作品全体を通してコミカルさのあり、重くなりすぎずに楽しめる世界観が老若男女問わずに愛されるのではないかなと思いますし、随所にちりばめられているメタ的要素が、それまでのマリオシリーズを遊んできたファンにとっての周知の事実だったりするのでニヤリとしてしまいつつもいやらしくない程度に絶妙なバランスで盛り込まれています。
モブのキノコ女子が「マリオ~ジャンプしてー!」と言ったり、あるキャラクターの能力で思考を読んだりすると制作の裏話を聞けたり、現実世界の話題があったり、またお金ないのにスイートに泊まったりするとバイトさせられたりとちょっとセンスが尖る小ネタなどもあって面白いです。
当時の流行りなどに準ずるものもあったのでそのあたりがリメイクでどうなるのか気になるところですね。
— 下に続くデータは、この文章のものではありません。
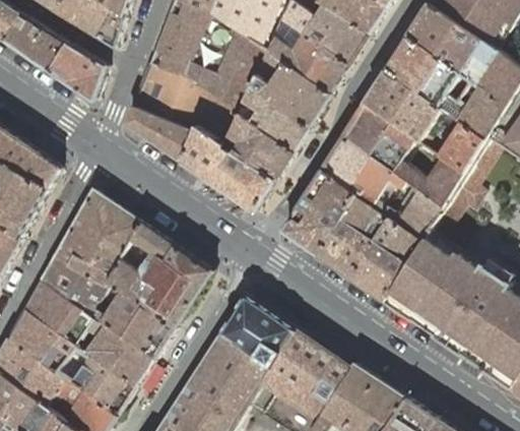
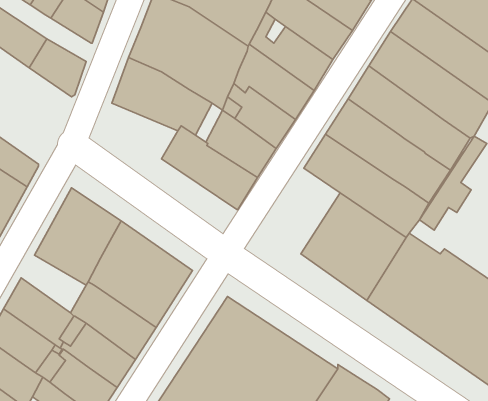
building: [125,106,196,161] -> none
building: [282,170,355,254] -> none
building: [42,255,106,312] -> none

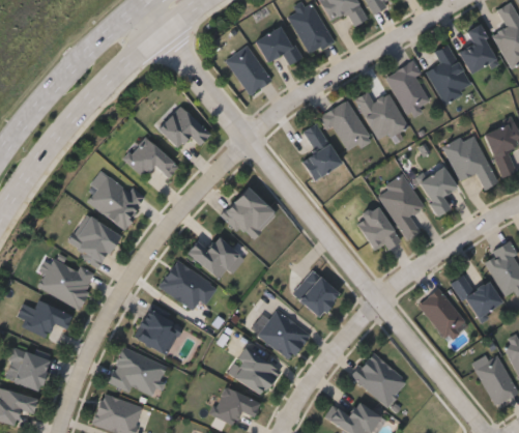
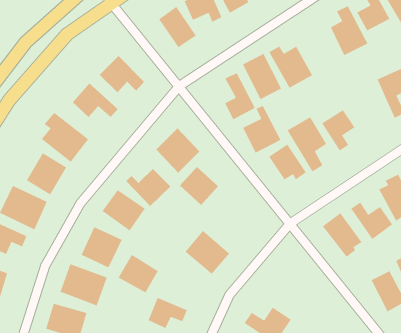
building: [386,62,432,116] -> none
building: [444,134,498,190] -> none
building: none -> [242,105,281,154]
building: [293,271,340,318] -> [179,166,219,206]
building: [231,349,280,396] -> [118,254,159,294]
building: [352,353,407,406] -> none

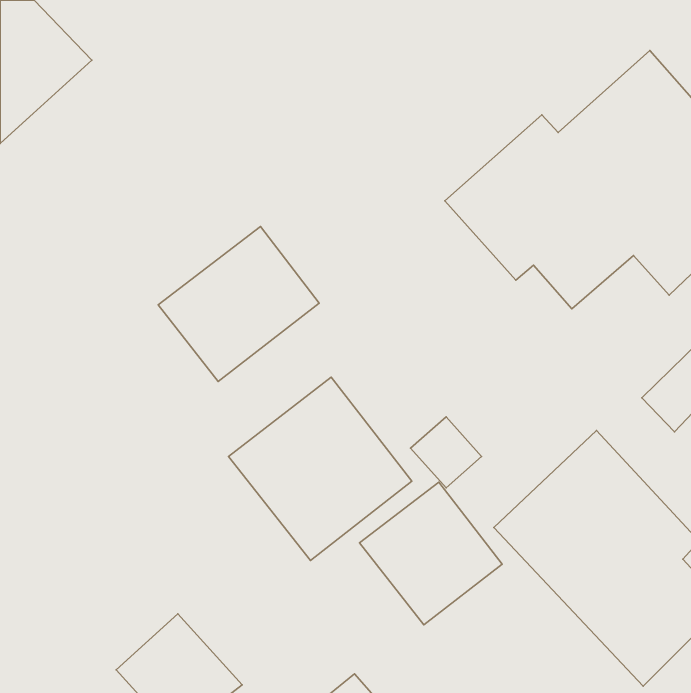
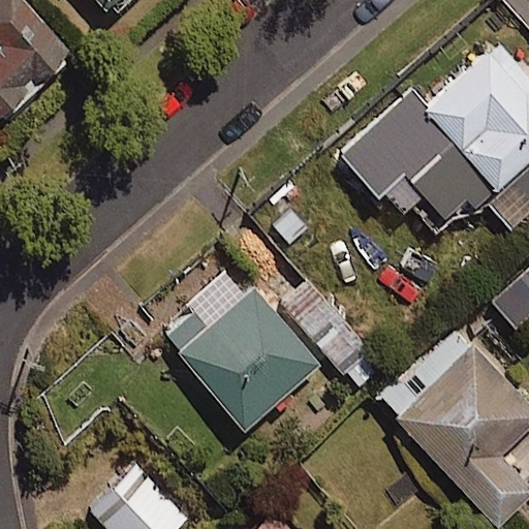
building: [158,227,319,382] -> none
building: [360,482,502,625] -> none

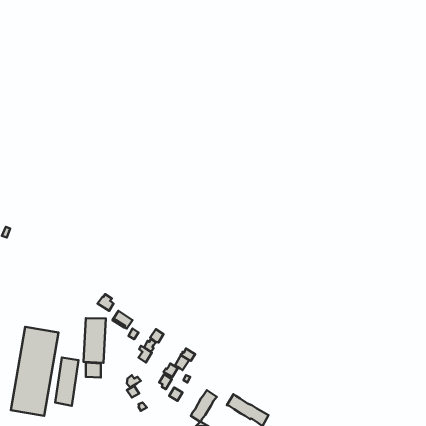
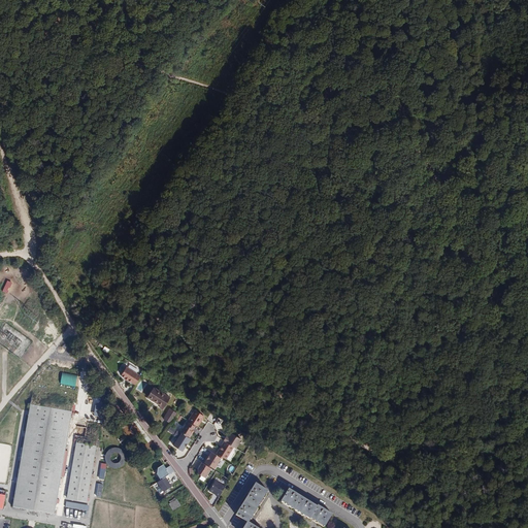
building: [83,318,106,363] -> none

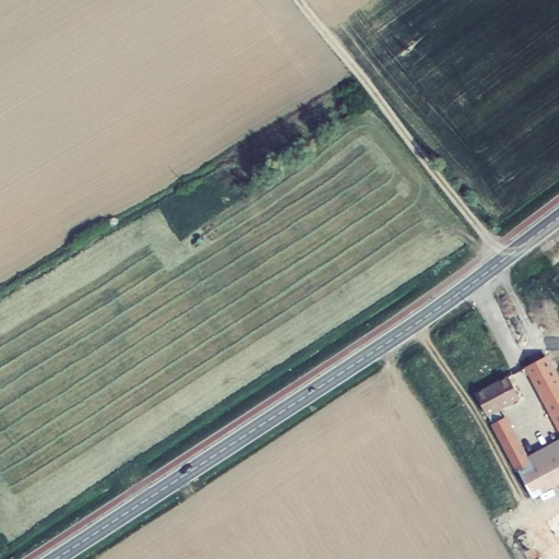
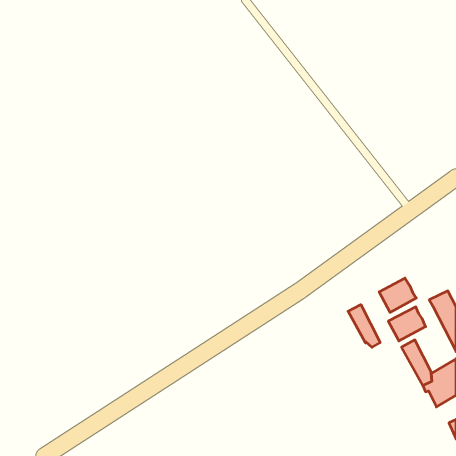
building: none -> [379,278,416,312]
building: none -> [348,305,380,347]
バトルに関してもRPGのいわゆるシンプルで解りやすいターン制のコマンドバトルでありながらアクションコマンドというシステムを取り入れることで、マリオらしいアクションを楽しめるし、それがキャラクターごとに個性があって、アニメーションも可愛くて繰り返し単調になりがちなバトル楽しいものにしています。
個性爆発で魅力なキャラクター達
ストーリーもさることながら登場するキャラクター達が、敵キャラ含め、子供の頃にプレイして以来忘れられないくらい皆個性的で魅力的です。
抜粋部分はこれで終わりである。